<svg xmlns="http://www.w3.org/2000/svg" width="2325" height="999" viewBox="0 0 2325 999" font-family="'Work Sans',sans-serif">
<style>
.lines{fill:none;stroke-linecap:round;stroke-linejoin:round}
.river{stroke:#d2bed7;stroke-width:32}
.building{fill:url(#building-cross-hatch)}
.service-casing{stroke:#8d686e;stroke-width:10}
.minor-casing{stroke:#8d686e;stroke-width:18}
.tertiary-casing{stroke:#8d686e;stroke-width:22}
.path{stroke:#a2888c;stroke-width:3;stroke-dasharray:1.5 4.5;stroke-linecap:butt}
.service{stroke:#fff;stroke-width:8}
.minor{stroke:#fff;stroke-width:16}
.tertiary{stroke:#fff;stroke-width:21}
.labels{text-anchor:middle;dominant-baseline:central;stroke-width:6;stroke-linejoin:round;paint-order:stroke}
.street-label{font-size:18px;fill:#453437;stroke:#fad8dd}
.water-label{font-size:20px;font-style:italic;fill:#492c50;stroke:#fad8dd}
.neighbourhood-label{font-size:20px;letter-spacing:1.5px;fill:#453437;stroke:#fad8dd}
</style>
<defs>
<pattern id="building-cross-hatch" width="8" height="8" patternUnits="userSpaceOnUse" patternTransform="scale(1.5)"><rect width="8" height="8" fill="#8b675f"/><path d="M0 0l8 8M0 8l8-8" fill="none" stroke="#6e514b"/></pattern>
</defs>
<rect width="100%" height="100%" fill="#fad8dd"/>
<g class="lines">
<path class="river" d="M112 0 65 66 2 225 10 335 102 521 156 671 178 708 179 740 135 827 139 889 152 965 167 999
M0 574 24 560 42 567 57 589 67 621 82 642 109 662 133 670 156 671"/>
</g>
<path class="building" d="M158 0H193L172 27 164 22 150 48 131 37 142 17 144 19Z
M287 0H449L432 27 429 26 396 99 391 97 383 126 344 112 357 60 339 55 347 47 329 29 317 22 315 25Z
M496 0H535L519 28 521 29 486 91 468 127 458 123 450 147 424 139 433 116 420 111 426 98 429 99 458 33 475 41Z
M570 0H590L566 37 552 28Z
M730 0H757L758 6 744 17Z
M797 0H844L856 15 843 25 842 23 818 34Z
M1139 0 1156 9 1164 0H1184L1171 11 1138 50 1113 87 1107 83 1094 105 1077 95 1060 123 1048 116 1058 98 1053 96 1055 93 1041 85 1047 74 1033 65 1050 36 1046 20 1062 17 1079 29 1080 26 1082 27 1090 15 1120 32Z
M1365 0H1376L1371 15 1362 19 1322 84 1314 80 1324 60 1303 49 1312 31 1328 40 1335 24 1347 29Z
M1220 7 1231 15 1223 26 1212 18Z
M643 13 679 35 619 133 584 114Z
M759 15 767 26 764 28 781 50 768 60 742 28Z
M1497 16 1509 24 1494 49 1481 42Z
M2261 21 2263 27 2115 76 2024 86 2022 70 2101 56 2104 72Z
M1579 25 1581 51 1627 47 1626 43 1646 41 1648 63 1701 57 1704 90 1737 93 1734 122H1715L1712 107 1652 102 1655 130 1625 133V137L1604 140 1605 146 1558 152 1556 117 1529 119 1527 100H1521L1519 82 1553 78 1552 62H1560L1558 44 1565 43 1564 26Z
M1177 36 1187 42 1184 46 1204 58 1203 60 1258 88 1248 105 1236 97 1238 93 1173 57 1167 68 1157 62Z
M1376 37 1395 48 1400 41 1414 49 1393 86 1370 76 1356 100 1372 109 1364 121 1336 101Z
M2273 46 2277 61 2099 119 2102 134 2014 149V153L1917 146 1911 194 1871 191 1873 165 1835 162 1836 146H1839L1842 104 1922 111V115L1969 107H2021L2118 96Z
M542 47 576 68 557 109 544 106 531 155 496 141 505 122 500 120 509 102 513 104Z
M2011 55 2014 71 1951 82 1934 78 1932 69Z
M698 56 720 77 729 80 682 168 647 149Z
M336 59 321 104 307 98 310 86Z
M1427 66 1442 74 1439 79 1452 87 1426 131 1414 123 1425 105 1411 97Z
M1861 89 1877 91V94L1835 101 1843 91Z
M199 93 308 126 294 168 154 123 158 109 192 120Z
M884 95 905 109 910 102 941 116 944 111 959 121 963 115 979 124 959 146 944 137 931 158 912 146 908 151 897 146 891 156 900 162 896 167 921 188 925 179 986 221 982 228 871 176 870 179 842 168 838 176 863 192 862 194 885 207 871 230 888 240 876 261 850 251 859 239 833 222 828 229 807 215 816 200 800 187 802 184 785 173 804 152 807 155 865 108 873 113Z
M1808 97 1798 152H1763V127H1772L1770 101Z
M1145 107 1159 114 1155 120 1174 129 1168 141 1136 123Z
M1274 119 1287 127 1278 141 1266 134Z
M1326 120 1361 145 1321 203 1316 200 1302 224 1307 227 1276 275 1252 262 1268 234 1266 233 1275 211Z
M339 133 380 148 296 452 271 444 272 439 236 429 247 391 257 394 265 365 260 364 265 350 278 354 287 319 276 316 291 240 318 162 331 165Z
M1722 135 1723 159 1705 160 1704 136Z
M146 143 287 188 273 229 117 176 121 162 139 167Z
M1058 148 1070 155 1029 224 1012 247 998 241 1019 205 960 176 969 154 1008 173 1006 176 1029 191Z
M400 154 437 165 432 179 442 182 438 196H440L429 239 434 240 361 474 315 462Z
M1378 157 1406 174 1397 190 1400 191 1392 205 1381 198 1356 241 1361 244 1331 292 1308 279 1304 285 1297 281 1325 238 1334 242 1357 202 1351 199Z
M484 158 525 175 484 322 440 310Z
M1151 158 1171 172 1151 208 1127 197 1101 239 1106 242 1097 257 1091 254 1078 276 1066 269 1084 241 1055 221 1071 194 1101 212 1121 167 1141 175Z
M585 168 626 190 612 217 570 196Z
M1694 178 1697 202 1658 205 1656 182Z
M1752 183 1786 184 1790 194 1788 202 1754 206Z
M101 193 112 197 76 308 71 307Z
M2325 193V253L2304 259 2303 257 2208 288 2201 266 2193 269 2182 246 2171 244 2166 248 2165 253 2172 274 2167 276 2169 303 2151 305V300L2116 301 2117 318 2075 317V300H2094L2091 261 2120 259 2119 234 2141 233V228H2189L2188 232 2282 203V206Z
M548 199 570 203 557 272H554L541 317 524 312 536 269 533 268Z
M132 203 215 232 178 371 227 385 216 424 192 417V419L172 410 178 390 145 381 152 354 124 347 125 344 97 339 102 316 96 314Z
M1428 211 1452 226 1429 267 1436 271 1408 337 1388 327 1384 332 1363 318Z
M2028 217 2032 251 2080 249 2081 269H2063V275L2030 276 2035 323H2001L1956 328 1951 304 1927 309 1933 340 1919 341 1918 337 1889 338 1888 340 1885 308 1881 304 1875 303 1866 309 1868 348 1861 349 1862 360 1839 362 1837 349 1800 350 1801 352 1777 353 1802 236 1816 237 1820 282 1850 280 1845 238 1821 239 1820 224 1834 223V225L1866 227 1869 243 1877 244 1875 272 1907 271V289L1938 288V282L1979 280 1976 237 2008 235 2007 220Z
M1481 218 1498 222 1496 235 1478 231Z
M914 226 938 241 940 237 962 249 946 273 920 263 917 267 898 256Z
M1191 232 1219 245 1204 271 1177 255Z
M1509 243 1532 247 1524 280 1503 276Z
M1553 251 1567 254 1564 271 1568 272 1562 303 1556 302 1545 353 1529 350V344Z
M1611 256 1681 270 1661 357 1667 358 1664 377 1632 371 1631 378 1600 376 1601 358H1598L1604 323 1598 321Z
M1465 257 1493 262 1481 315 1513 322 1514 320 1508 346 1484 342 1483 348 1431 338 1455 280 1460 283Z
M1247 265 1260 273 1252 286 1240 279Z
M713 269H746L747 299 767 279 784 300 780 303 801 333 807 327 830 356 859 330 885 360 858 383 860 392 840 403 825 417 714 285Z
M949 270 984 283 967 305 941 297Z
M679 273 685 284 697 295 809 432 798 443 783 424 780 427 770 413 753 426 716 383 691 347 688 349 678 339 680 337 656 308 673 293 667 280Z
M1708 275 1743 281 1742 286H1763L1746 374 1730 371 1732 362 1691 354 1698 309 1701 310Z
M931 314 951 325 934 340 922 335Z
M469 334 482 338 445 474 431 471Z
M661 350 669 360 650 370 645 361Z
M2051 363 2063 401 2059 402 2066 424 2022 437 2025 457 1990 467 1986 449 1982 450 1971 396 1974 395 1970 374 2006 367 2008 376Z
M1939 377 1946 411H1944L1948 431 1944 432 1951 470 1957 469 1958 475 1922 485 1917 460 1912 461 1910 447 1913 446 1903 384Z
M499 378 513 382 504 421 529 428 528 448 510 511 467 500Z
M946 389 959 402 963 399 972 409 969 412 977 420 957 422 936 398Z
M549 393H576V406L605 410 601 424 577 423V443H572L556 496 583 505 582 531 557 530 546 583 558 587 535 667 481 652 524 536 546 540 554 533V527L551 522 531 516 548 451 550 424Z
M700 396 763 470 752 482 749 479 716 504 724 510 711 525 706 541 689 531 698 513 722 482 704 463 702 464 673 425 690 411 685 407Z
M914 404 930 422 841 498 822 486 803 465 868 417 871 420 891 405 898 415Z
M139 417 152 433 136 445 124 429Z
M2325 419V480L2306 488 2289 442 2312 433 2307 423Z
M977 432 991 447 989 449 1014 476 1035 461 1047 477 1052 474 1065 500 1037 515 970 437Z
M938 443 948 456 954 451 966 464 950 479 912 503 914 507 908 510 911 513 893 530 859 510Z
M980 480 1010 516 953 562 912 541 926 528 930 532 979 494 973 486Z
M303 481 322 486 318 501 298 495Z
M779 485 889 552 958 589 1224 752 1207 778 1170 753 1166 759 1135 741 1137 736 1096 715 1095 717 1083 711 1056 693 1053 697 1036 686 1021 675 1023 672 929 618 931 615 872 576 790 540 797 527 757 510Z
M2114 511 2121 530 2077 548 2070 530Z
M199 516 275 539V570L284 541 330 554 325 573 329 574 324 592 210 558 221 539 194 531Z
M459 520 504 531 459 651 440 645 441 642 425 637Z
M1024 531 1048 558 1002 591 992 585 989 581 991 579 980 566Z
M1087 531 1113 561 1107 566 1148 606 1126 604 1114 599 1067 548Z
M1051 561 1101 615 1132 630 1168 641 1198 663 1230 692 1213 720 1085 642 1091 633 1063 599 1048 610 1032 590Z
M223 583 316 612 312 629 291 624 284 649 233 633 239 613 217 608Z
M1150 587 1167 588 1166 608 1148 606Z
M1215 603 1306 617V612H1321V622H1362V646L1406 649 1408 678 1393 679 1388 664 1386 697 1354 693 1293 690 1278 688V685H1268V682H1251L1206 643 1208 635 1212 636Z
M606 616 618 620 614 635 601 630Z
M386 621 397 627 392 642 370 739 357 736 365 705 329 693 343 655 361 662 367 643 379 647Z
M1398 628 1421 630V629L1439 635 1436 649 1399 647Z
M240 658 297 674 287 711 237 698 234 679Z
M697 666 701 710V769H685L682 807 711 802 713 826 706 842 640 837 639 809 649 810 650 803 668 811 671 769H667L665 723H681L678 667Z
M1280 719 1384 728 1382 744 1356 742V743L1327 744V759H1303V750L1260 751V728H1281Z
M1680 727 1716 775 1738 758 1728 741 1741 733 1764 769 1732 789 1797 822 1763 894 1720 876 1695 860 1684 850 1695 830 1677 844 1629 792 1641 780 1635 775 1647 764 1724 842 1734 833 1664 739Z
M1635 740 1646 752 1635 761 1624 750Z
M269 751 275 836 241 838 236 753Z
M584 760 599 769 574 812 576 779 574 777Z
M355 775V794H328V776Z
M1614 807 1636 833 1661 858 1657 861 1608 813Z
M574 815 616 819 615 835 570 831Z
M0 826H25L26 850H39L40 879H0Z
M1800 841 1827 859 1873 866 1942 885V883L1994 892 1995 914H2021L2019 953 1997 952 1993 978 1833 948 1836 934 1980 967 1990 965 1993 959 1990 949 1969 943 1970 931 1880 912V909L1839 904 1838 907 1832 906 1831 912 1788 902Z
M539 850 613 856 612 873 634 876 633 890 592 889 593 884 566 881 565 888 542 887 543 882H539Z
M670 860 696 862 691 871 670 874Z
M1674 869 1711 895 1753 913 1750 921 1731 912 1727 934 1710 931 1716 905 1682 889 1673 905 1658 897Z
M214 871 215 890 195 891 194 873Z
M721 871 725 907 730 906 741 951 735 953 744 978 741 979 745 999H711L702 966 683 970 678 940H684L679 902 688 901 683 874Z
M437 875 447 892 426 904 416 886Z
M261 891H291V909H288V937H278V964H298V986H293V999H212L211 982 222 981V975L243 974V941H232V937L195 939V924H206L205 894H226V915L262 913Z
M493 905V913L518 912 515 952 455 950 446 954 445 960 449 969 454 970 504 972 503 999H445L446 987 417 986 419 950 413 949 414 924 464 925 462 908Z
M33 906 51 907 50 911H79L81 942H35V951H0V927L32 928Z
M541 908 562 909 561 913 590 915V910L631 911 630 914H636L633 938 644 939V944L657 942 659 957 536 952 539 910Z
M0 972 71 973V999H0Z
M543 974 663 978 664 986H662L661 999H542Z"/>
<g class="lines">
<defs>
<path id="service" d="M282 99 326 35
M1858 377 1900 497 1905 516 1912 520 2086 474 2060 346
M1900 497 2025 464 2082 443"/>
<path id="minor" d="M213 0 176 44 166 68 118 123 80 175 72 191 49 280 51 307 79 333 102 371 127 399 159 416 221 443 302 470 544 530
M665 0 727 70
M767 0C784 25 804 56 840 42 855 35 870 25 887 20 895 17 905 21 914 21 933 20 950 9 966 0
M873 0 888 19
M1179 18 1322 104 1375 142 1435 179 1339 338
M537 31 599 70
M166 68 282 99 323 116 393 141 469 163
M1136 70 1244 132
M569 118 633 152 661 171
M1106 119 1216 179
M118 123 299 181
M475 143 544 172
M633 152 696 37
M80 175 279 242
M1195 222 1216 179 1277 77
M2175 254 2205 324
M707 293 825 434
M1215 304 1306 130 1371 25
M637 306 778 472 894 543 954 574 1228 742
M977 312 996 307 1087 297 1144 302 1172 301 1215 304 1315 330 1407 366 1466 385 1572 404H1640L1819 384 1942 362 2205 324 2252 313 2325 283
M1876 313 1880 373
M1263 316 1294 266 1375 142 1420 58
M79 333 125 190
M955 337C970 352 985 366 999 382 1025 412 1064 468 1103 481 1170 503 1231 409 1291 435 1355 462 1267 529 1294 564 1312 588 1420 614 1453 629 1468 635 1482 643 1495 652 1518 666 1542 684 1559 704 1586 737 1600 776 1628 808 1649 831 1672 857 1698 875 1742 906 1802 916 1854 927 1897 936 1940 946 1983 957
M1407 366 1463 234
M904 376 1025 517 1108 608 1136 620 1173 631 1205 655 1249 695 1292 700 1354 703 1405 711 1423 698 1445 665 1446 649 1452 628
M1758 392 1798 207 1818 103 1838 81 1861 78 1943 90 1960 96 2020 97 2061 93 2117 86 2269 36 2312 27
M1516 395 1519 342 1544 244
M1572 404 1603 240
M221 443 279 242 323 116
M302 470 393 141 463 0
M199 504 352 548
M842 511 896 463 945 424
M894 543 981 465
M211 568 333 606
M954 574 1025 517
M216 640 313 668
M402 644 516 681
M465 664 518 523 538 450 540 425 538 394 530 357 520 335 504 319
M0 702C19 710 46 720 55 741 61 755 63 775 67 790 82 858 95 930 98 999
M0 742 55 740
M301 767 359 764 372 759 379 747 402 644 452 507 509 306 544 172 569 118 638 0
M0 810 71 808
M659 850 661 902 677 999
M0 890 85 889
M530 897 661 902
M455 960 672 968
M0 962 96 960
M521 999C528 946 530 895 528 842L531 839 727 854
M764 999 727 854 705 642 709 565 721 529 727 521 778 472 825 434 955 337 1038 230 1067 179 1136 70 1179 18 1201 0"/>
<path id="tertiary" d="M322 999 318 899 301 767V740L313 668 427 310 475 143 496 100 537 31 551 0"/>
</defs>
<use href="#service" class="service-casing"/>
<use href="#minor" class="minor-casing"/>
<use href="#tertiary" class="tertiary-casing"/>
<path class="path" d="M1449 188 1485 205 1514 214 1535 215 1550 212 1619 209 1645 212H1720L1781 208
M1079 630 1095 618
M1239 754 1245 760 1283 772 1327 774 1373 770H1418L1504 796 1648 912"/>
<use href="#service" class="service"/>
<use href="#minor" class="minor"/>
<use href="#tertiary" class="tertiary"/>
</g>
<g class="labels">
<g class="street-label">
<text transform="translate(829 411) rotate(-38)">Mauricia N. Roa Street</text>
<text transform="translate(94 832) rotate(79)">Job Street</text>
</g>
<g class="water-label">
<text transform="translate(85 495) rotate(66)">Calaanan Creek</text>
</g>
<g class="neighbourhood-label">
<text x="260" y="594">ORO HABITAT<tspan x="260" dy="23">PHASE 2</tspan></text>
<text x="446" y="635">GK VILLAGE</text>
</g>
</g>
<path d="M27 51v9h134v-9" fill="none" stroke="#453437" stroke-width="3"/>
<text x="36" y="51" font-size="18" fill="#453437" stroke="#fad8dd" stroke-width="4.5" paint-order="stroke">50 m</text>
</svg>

■ EXERCISE BRIEF:
Tally the lines above with "casing", please; number only.

■ REPLY:
6